Annual LGBT event in Harrisburg, Pennsylvania

Pride Festival of Central PA, alternatively called PrideFest of Central PA, is a non-profit which hosts a three-day annual gay pride event that takes place in Harrisburg, Pennsylvania.

==History==
The first pride event in Central Pennsylvania took place in Linglestown, Pennsylvania in the late 1980s. From there it was moved to Ski Roundtop and Harrisburg Area Community College before eventually finding a long term home in Riverfront Park in 1992, when it was also formed as a non-profit.

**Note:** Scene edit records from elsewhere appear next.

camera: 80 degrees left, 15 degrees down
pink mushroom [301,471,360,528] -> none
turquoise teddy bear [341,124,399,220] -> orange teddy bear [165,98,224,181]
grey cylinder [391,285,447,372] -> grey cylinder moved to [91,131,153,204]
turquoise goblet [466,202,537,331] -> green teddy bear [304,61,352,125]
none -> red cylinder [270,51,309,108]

The festival now features musical acts, drag queens, and attracts thousands of attendees. In 2018, it became the first Pride to ever take place on a US State Capitol when it was held at Soldier's Grove, Pennsylvania State Capitol. In 2020 and 2021, the Festival was cancelled due to concerns regarding the COVID-19 pandemic.

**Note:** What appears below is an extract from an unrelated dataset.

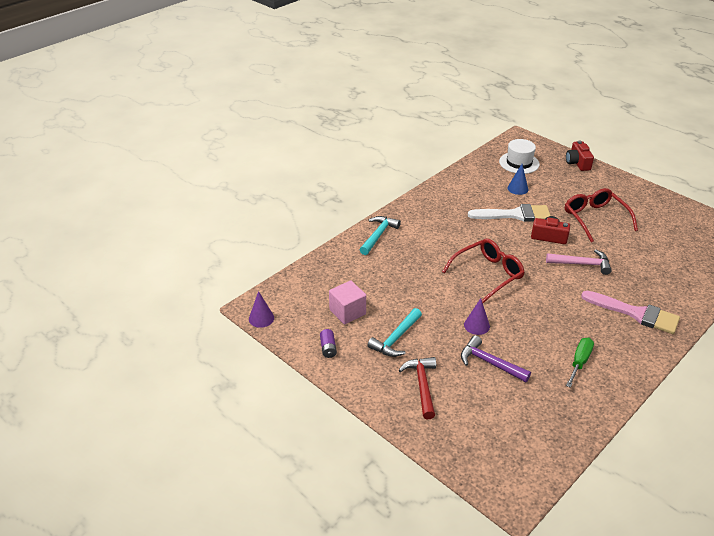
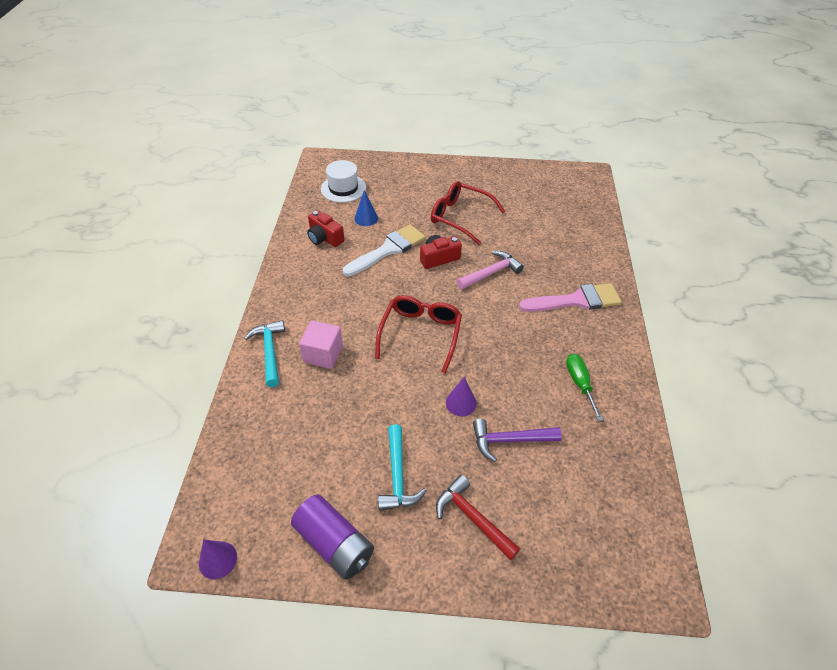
camera: 40 degrees left, 10 degrees up
purple battery [320,329,337,358] -> purple battery [291,494,374,580], size x2.07
pink cube [329,280,366,325] -> pink cube moved to [299,320,343,369]
red camera [566,140,594,171] -> red camera moved to [307,210,344,247]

The Central PA Pride Festival returned in July 2022 with three days of events including:
Voice United, a pre-Pride concert presented by The Central PA Womyn's Chorus, the Harrisburg Gay Men's Chorus, and MCC of the Spirit Choir on Friday night before Festival.

Pride Festival is typically held in Harrisburg on the last Saturday in July. Entertainment includes bands, drag shows, Family Zone, vendors, and food. Spirits United offers Sunday church services celebrating the LGBTQ+ community.